I knew Arnold Lobel’s Frog and Toad books, however, and loved them as a child almost as much as I do now that I’m approaching fogeydom. When my kids were younger I had the opportunity to read Frog and Toad stories several times a week. My favorites include one in which Frog is ill in bed and Toad offers to keep him company and tell him a story. Frog likes the idea, but Toad can’t think of a story to tell. In an attempt to cure what sounds like a bad case of writer’s block, Toad walks back and forth on the porch, without any luck. Then he stands on his head, but still no luck. Then he pours cup after cup of cold water over his face. Finally, enraged, he rams his head into the wall. By now Frog is feeling better and Toad is feeling terrible. So they swap places and Frog asks if Toad would like a story. “Yes, Frog, if you know one,” says Toad.
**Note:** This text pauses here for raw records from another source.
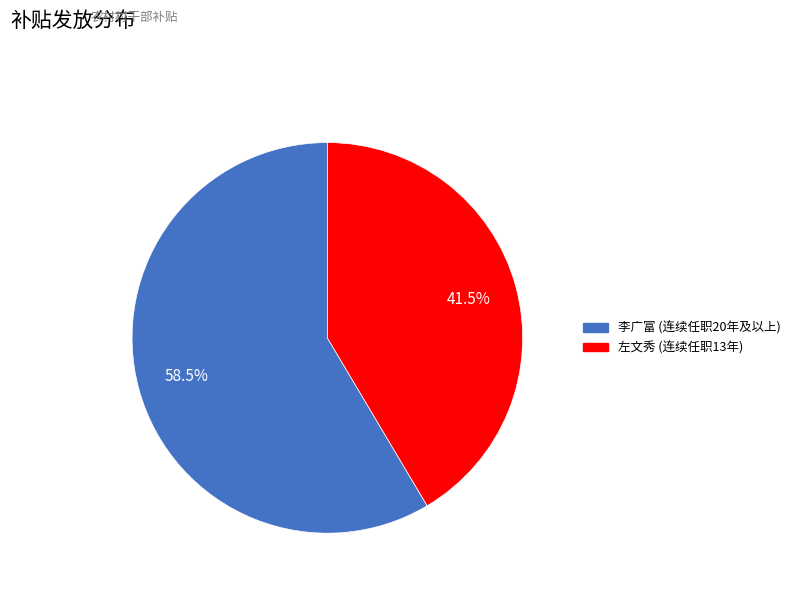

What is the largest slice in the pie chart?

李广富 (连续任职20年及以上)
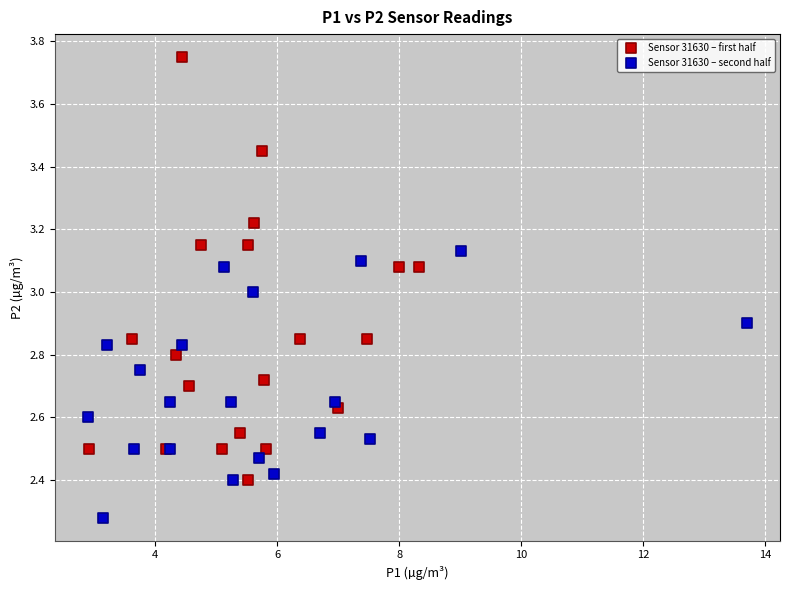

Which series has the largest Y range (max minus min)?

Sensor 31630 – first half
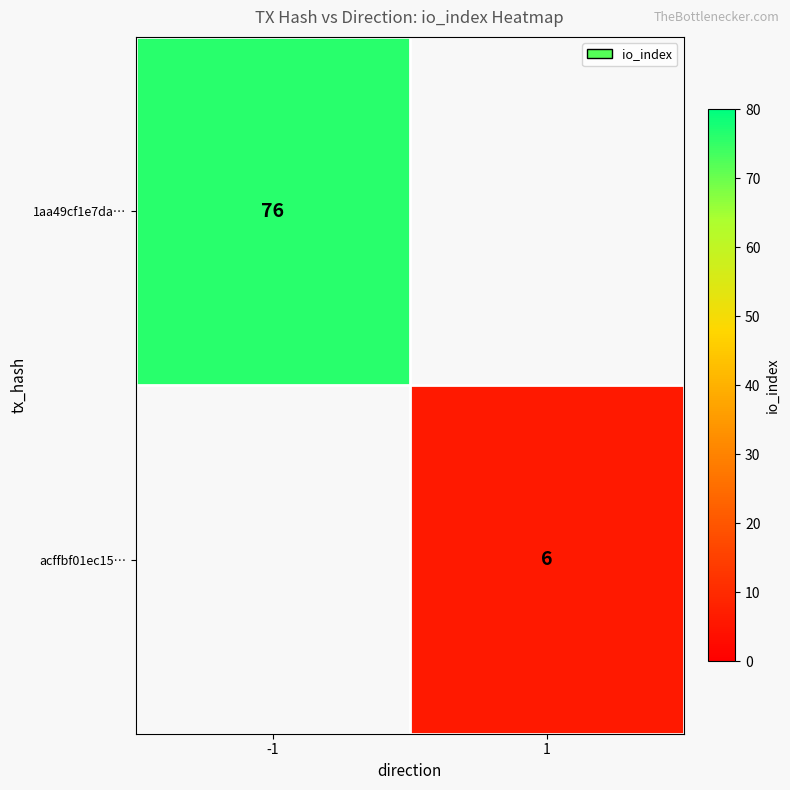

Is it true that acffbf01ec15… equals 6 at 1?

True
Frog then proceeds to tell him a funny story about someone who wanted to tell his friend a story but couldn’t think of one…

In another story, Frog gives Toad an envelope full of seeds so that he can plant a garden. Toad drops them into the soil and tells the seeds to start growing. He stands there awhile but the seeds don’t seem to be listening. He repeats himself, louder: “Now seeds, start growing!” Still nothing. This goes on until, his patience exhausted, Toad screams at the seeds and jumps up and down, commanding them to start growing. Frog comes running and explains that Toad’s seeds are probably too scared to grow and that he needs to give them time and let the rain and sun do their work. Toad feels wretched to think he might have scared his seeds, so he tries a different tack:

— He reads them stories and poems
— He sings to them
— He plays music for them
— He stays up with them night and day, which is hard work

and eventually his seeds begin to grow all on their own.  Which, it occurs to me, is a pretty good description of parenthood.